§ Records drawn from a dataset:
------------------------------------------------
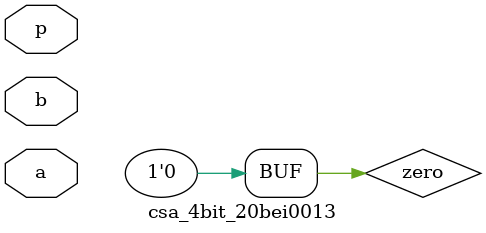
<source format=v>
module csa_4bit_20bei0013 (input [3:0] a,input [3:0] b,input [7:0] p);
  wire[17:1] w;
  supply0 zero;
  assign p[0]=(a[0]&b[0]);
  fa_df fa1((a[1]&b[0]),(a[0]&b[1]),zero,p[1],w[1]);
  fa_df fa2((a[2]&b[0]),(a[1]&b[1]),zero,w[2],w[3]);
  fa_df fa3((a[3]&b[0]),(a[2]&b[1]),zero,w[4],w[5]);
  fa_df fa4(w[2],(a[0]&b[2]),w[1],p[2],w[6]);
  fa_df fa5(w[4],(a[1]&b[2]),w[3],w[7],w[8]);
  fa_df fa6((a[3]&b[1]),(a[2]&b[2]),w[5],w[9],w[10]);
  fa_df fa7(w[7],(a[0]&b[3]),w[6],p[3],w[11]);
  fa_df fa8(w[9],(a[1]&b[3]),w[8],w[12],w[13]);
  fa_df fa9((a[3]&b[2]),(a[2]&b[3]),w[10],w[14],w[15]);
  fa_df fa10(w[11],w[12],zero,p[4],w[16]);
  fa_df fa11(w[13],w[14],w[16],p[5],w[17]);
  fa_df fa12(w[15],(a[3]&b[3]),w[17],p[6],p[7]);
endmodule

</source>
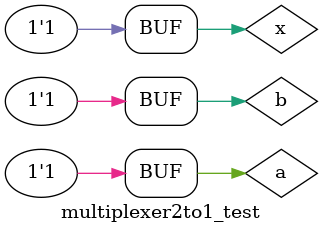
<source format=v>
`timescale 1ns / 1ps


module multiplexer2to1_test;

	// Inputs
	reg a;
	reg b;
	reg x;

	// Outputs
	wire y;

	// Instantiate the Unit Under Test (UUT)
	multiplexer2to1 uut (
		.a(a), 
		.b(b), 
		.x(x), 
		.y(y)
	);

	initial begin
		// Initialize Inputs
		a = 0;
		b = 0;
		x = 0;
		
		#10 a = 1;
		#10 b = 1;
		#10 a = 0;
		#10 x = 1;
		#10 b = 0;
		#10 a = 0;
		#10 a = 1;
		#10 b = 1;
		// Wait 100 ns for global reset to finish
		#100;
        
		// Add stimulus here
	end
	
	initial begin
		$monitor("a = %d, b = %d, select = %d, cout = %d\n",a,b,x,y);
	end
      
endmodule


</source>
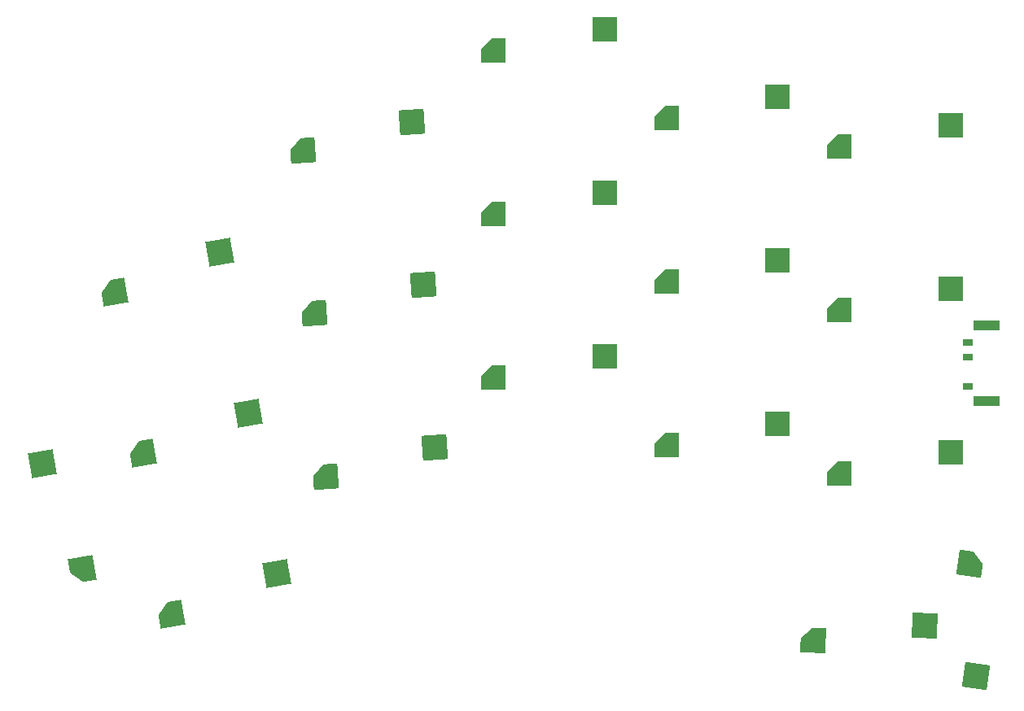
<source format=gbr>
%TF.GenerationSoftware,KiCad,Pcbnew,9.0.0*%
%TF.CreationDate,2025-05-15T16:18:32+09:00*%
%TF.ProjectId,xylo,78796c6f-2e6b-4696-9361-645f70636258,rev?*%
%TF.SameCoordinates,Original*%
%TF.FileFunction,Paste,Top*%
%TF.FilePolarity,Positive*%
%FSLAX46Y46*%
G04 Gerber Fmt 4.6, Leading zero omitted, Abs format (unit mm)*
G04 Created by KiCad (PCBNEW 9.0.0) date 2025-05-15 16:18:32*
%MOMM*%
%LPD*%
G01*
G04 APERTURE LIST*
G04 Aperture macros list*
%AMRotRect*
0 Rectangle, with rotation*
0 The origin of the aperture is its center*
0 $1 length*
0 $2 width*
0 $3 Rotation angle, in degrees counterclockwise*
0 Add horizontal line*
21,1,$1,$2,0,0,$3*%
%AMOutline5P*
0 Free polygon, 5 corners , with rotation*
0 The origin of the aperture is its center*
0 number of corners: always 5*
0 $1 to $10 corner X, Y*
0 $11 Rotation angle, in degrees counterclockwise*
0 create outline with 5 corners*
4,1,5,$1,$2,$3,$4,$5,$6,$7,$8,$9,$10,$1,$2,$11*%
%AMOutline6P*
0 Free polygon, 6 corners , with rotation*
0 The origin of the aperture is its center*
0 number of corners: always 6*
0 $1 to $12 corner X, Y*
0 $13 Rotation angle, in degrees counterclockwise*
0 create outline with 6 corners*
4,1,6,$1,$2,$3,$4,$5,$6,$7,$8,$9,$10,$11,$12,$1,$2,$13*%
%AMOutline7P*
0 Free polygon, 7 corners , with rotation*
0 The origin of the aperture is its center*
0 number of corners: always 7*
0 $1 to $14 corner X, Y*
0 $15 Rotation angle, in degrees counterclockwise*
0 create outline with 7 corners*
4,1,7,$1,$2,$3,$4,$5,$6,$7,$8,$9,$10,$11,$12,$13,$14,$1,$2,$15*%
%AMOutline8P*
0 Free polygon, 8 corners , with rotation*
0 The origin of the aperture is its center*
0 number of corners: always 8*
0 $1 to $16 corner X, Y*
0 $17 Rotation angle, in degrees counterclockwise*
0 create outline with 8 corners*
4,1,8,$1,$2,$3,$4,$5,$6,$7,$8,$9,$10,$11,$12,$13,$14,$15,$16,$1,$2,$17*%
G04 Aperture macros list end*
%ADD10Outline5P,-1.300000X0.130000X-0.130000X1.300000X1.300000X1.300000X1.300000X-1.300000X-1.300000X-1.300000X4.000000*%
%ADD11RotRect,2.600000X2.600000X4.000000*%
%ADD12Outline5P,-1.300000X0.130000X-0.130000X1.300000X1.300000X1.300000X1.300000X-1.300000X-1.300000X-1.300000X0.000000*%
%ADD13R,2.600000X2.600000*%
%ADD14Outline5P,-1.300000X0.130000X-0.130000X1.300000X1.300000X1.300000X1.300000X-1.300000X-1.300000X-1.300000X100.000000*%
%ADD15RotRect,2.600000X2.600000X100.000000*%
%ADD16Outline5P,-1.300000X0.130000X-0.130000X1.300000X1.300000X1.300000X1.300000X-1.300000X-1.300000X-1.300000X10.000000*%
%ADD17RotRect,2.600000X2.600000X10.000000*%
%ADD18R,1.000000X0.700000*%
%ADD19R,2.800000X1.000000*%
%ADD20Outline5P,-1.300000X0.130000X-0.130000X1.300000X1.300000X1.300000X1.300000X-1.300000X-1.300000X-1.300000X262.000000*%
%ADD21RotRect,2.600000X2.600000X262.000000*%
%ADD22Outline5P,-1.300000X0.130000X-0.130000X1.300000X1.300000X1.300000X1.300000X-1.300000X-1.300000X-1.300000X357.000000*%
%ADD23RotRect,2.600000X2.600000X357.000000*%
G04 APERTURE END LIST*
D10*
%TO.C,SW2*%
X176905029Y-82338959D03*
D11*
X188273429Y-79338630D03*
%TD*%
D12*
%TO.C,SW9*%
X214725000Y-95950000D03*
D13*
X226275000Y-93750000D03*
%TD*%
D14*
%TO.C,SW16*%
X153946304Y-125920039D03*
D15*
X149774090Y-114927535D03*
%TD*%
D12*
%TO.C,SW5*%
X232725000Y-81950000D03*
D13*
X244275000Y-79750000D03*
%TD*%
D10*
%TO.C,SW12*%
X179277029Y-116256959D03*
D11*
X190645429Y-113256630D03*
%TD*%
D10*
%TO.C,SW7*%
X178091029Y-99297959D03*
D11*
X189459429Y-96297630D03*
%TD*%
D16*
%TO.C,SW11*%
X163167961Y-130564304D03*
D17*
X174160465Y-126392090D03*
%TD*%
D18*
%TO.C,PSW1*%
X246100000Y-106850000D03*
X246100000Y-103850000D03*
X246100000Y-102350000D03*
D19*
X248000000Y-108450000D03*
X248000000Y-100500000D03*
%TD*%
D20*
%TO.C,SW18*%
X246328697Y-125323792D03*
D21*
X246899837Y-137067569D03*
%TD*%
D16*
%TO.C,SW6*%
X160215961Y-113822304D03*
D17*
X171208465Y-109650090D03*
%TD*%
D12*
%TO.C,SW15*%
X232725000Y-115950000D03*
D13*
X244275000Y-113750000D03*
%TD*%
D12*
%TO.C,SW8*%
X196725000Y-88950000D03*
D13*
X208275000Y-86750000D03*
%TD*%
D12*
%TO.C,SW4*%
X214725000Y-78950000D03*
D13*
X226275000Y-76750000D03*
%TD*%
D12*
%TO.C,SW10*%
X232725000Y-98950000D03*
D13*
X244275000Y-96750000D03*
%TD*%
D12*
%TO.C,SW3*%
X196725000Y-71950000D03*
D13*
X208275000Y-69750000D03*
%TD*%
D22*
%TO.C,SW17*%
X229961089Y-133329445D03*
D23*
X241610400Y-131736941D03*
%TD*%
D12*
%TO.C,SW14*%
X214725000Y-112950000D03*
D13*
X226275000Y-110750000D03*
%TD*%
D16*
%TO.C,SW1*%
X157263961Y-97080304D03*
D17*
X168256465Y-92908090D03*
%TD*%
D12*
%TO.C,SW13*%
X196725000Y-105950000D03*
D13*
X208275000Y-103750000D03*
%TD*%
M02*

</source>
------------------------------------------------
§ DESCRIPTION OF THE TASK: Copy out every line of the data that includes the word "Free".

§ FINISHED TASK:
0 Free polygon, 5 corners , with rotation*
0 Free polygon, 6 corners , with rotation*
0 Free polygon, 7 corners , with rotation*
0 Free polygon, 8 corners , with rotation*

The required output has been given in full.